M.Sc. Tezi Görüntüleme

Student: GÖKHAN DİLEK
Supervisor: Asst. Prof. Dr. İbrahim SAVRAN
Department: Bilgisayar Mühendisliği
Institution: Graduate School of Natural and Applied Sciences
University: Karadeniz Technical University Turkey
Title of the Thesis: DETECTION AND CORRECTION OF READ ERRORS IN SEQUENCES OBTAINED WITH THE NEW GENERATION SEQUENCE METHOD
Level: M.Sc.
Acceptance Date: 19/3/2021
Number of Pages: 111
Registration Number: i3868
Summary:

      Bioinformatics studies have focused on genetic disease research, disease detection and DNA sequencing methods in order to find solutions to detected diseases.

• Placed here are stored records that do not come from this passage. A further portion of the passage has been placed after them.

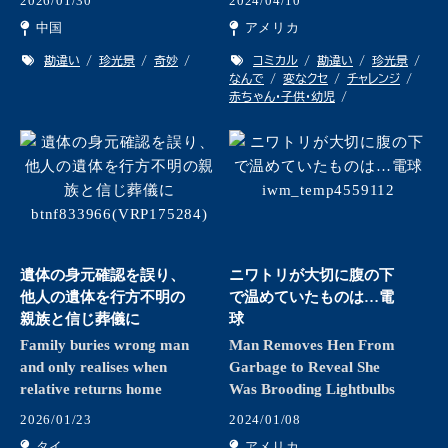
2026/01/30
2024/04/10
中国
アメリカ
勘違い
珍光景
奇妙
コミカル
勘違い
珍光景
なんで
変なクセ
チャレンジ
赤ちゃん・子供・幼児
遺体の身元確認を誤り、
ニワトリが大切に腹の下
他人の遺体を行方不明の
で温めていたものは…電
親族と信じ葬儀に
球
Family buries wrong man
Man Removes Hen From
and only realises when
Garbage to Reveal She
relative returns home
Was Brooding Lightbulbs
2026/01/23
2024/01/08
タイ
アメリカ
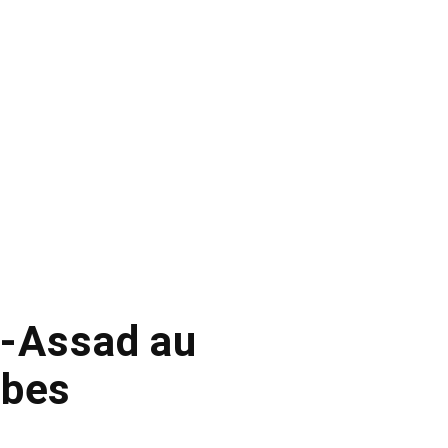
al-Assad au
abes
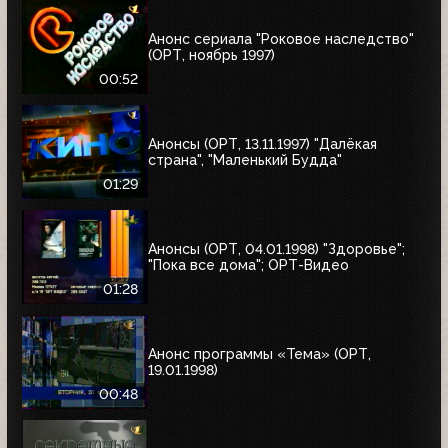
Анонс сериала "Роковое наследство"
(ОРТ, ноябрь 1997)
00:52
Анонсы (ОРТ, 13.11.1997) "Далёкая
страна", "Маленький Будда"
01:29
Анонсы (ОРТ, 04.01.1998) "Здоровье";
"Пока все дома"; ОРТ-Видео
01:28
Анонс программы «Тема» (ОРТ,
19.01.1998)
00:48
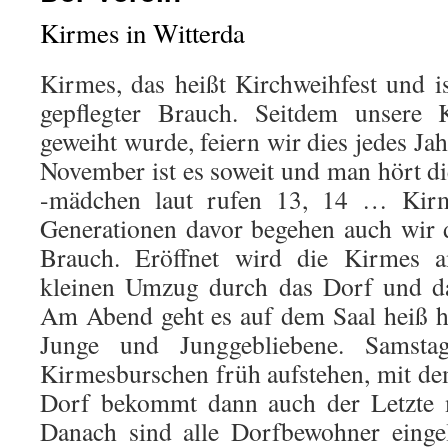
Kirmes in Witterda
Kirmes, das heißt Kirchweihfest und is
gepflegter Brauch. Seitdem unsere
geweiht wurde, feiern wir dies jedes J
November ist es soweit und man hört 
-mädchen laut rufen 13, 14 … Kirm
Generationen davor begehen auch wir 
Brauch. Eröffnet wird die Kirmes 
kleinen Umzug durch das Dorf und da
Am Abend geht es auf dem Saal heiß he
Junge und Junggebliebene. Samsta
Kirmesburschen früh aufstehen, mit d
Dorf bekommt dann auch der Letzte m
Danach sind alle Dorfbewohner eingel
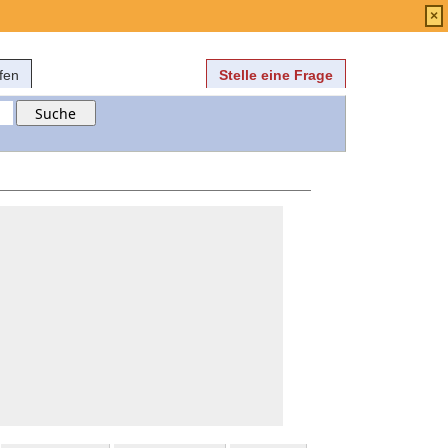
Anmelden
über
FAQ
×
fen
Stelle eine Frage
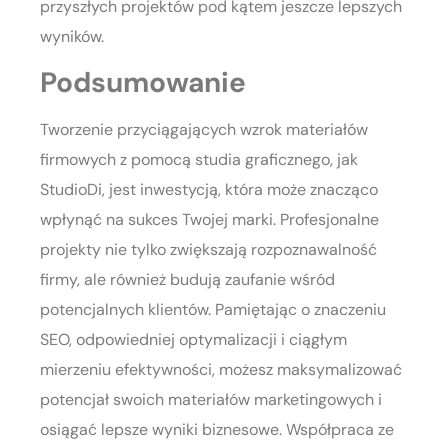
przyszłych projektów pod kątem jeszcze lepszych
wyników.
Podsumowanie
Tworzenie przyciągających wzrok materiałów
firmowych z pomocą studia graficznego, jak
StudioDi, jest inwestycją, która może znacząco
wpłynąć na sukces Twojej marki. Profesjonalne
projekty nie tylko zwiększają rozpoznawalność
firmy, ale również budują zaufanie wśród
potencjalnych klientów. Pamiętając o znaczeniu
SEO, odpowiedniej optymalizacji i ciągłym
mierzeniu efektywności, możesz maksymalizować
potencjał swoich materiałów marketingowych i
osiągać lepsze wyniki biznesowe. Współpraca ze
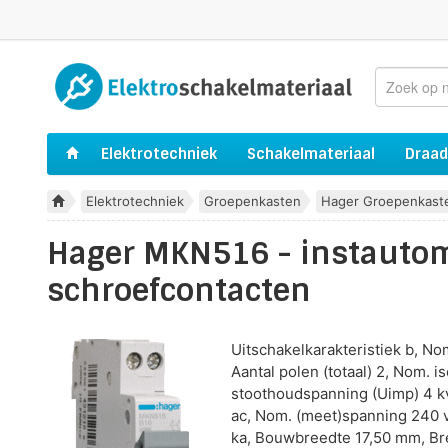
Elektrotechniek
Schakelmateriaal
Draad
Elektrotechniek
Groepenkasten
Hager Groepenkast
Hager MKN516 - instautom
schroefcontacten
Uitschakelkarakteristiek b, N
Aantal polen (totaal) 2, Nom. i
stoothoudspanning (Uimp) 4 kv
ac, Nom. (meet)spanning 240 
ka, Bouwbreedte 17,50 mm, Br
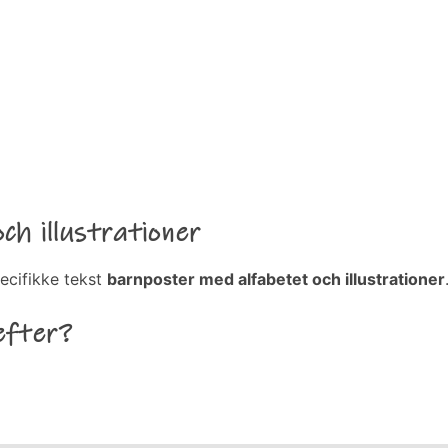
h illustrationer
ecifikke tekst
barnposter med alfabetet och illustrationer
efter?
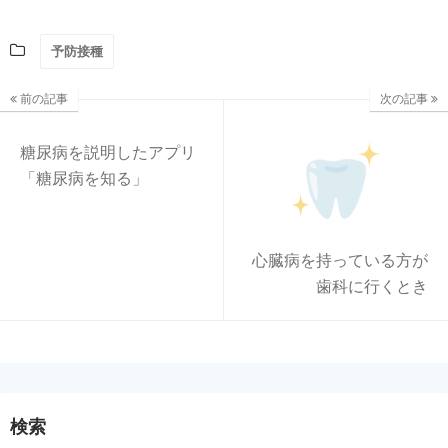
予防接種
前の記事
次の記事
糖尿病を説明したアプリ
「糖尿病を知る」
心臓病を持っている方が
歯科に行くとき
検索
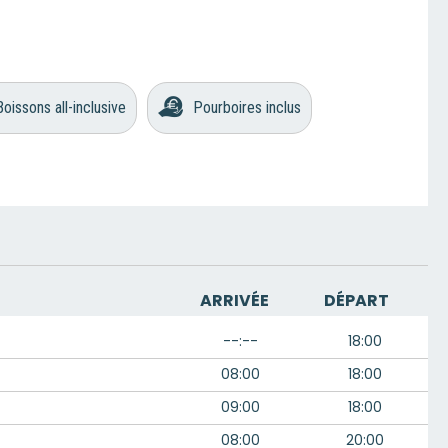
Boissons all-inclusive
Pourboires inclus
ARRIVÉE
DÉPART
--:--
18:00
08:00
18:00
09:00
18:00
08:00
20:00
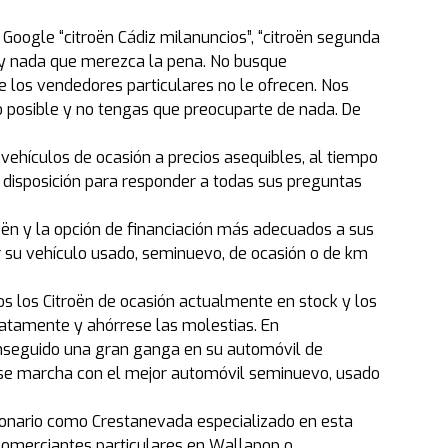
Google “citroën Cádiz milanuncios”, “citroën segunda
hay nada que merezca la pena. No busque
los vendedores particulares no le ofrecen. Nos
posible y no tengas que preocuparte de nada. De
vehículos de ocasión a precios asequibles, al tiempo
 disposición para responder a todas sus preguntas
oën y la opción de financiación más adecuados a sus
r su vehículo usado, seminuevo, de ocasión o de km
dos los Citroën de ocasión actualmente en stock y los
atamente y ahórrese las molestias. En
onseguido una gran ganga en su automóvil de
 se marcha con el mejor automóvil seminuevo, usado
ionario como Crestanevada especializado en esta
comerciantes particulares en Wallapop o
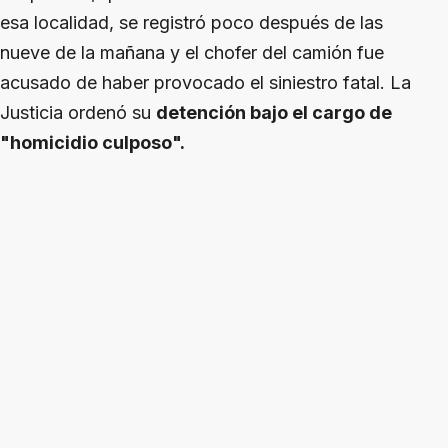
esa localidad, se registró poco después de las
nueve de la mañana y el chofer del camión fue
acusado de haber provocado el siniestro fatal. La
Justicia ordenó su
detención bajo el cargo de
"homicidio culposo".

The main problems in the analysis of genetic data arise from the complexity of these data sequences due to their size. This complexity is due to the data reading error made by Next Generation Sequencing ,YND, devices. Since large data arrays cannot be read at once, data can be sequenced in chunks. With the help of YND devices, it has been made possible to read large genetic data. In addition, YND devices perform erroneous reading between 1% and 3% during the reading of genetic data sequences. In this study, a method for the detection of Braf Murin Sarcoma Viral Oncogene Homologous B1 gene mutation, which is one of the most common cancer diseases today, has been proposed. In this method, the healthy BRAF gene shared through the National Biotechnology Information Center was used. Synthetic data were produced proportional to the error rates by simulating YND readings. The faulty gene was read at the specified depth size and recorded in fasta format. The sequences were compared with the reference sequence, errors were detected and corrections were applied.

      

Key Words: Big Data, Bioinformatics, Next-Generation Sequencing, DNA Sequencing, Kmer method, Bloom Filter, Hash Functions, BRAF Gene.